The third quarter fundraising report put Bush in fourth place in terms of cash on hand but he had spent $3 million more in the quarter than he had raised. He also had only thee times the number of small donors as Democrat Lawrence Lessig (you are right to ask, who the hell is he?).
(For all the Jeb Bush fundraising posts here | here | here | here)
So what do you do when you have tapped out all the big money, no new big money is interested in you and you have no small donors but you have a cash burn rate that, unless arrested, will see you battling with John Kasich for relevance? Well, you can bluster, which is what the moron running Bush’s Super PAC did earlier this month. Or you can start discounting the price of admission to your fundraisers and let the market determine what, if anything, you are worth. Via The Wall Street Journal: Jeb Bush’s Backers to Potential Donors: No Contribution? No Problem.
The price of meeting Republican presidential candidate Jeb Bush is going down.
Earlier this year, before Mr. Bush became a candidate, he headlined fundraisers for his super PAC that cost as much as $100,000 to attend. Now, as the former Florida governor’s polling numbers drop and competition for campaign contributions intensifies, his backers are inviting potential donors to meet Mr. Bush for free.
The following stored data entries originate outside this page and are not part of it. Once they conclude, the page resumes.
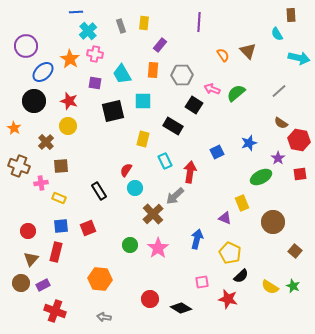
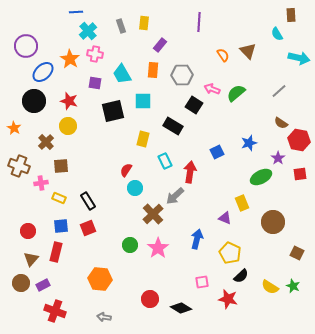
black rectangle at (99, 191): moved 11 px left, 10 px down
brown square at (295, 251): moved 2 px right, 2 px down; rotated 16 degrees counterclockwise
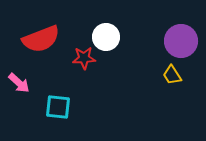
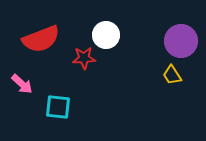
white circle: moved 2 px up
pink arrow: moved 3 px right, 1 px down
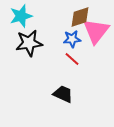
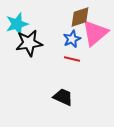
cyan star: moved 4 px left, 8 px down
pink triangle: moved 1 px left, 2 px down; rotated 12 degrees clockwise
blue star: rotated 18 degrees counterclockwise
red line: rotated 28 degrees counterclockwise
black trapezoid: moved 3 px down
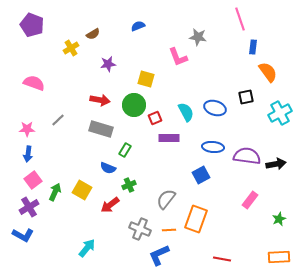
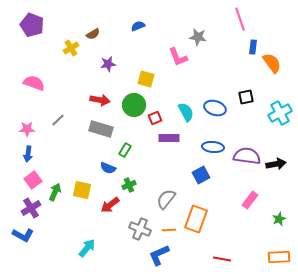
orange semicircle at (268, 72): moved 4 px right, 9 px up
yellow square at (82, 190): rotated 18 degrees counterclockwise
purple cross at (29, 207): moved 2 px right, 1 px down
At a fundraiser on Wednesday hosted by Kenneth Lipper, former deputy mayor of New York and a bundler for Mr. Bush’s campaign, attendees will be encouraged to contribute but are not required to do so, according to a copy of the invitation viewed by The Wall Street Journal.
“While we are asking for contributions of $1,000 – $2,700, it is not necessary to make a commitment in order to come,” states the invitation, signed by Russell Reynolds, a Bush bundler and longtime GOP donor. “We would like smart people to meet with Governor Bush and to hear what he has to say, and then make up your own minds. So feel no obligation financially, either now or in the future.”
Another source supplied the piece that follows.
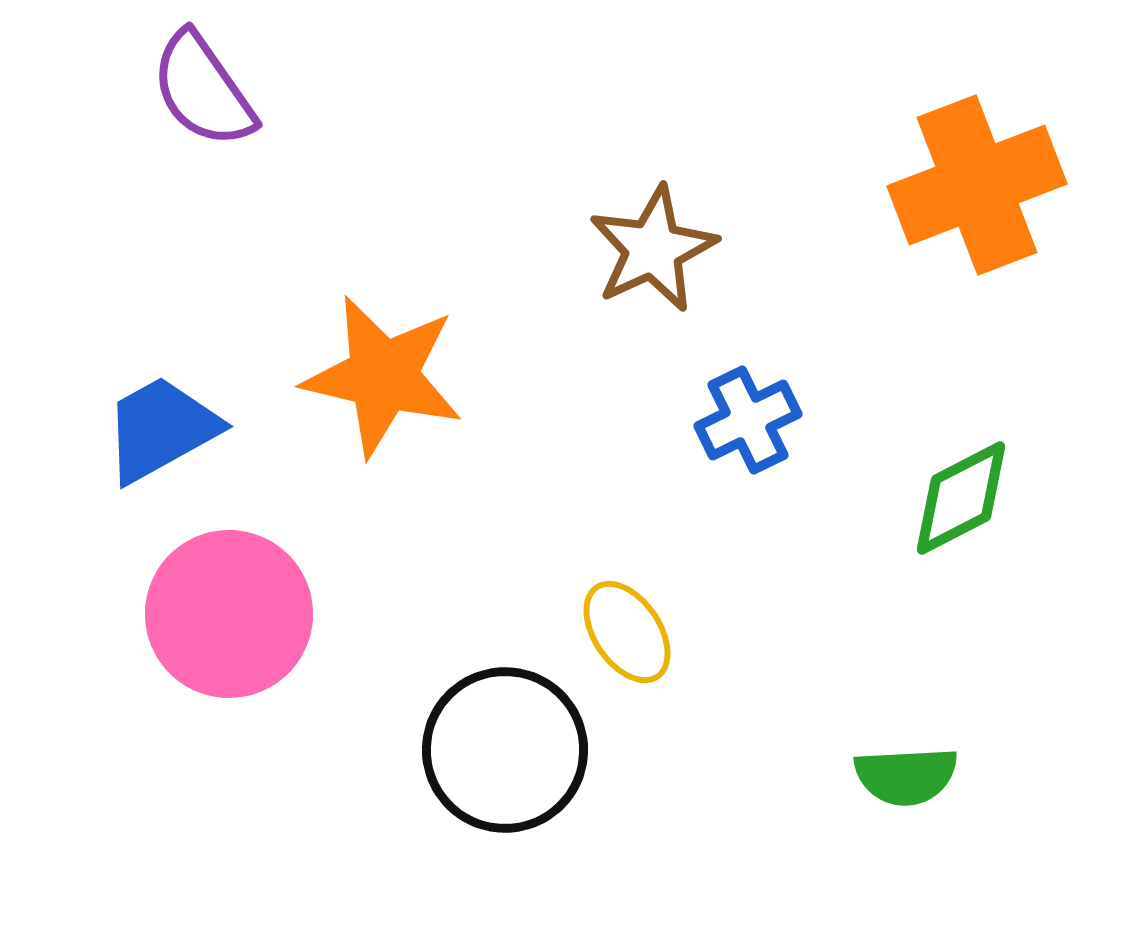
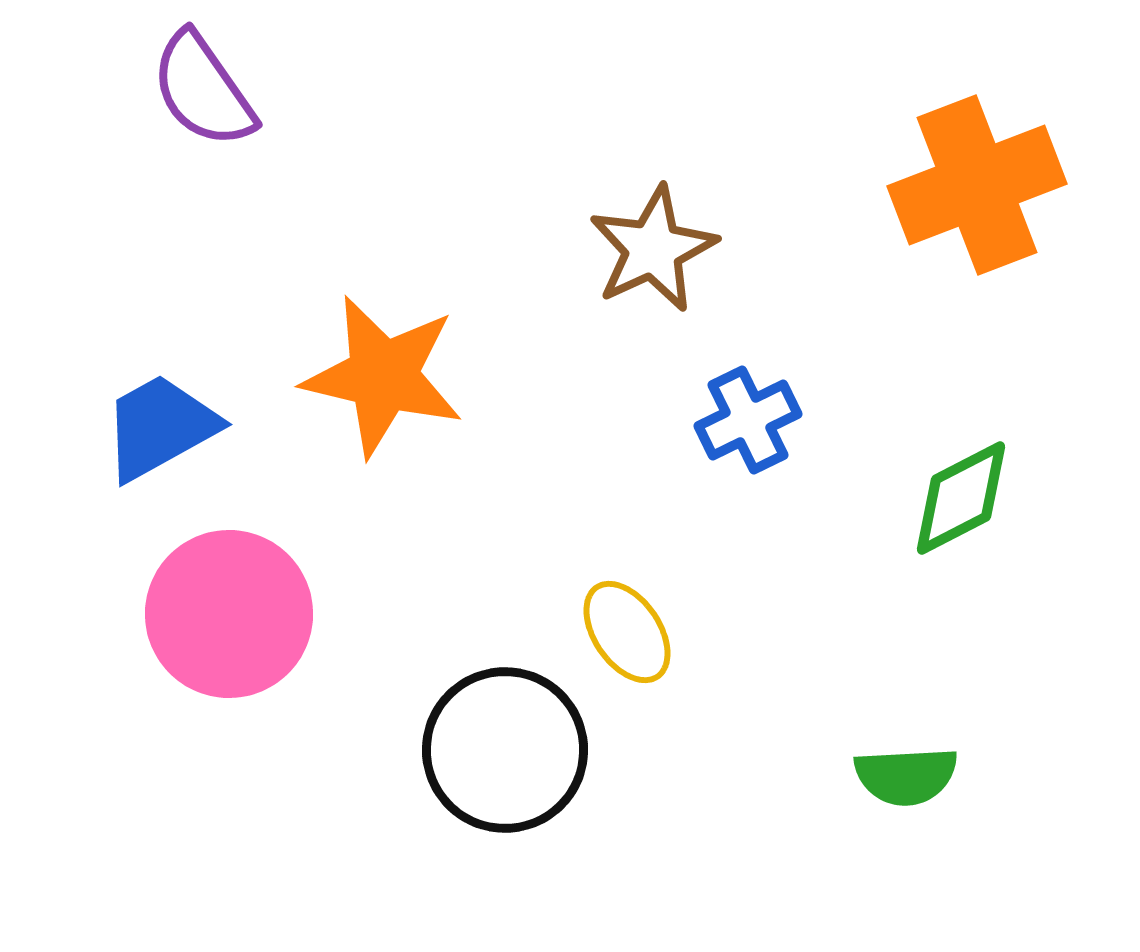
blue trapezoid: moved 1 px left, 2 px up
I can save them the time. Smart people… and even not very smart people… have made up their mind and they’ve decided that Jeb Bush, for all his merits, is simply not the man to lead the nation. Smart and rich people didn’t get to be smart or rich by spending their money on crap like this:
Smart people may come to meet Bush, the way you visit a terminally ill relative from a sense of sympathy and respect, but the odds of them leaving their hard earned cash behind for Jeb’s campaign to make his father proud approaches zero.
At some point Governor Bush needs to look at the wall and perceive Mene, Meke, Tekel, Parsin scrawled upon it and leave the race before he becomes a cringe-inducing figure of fun.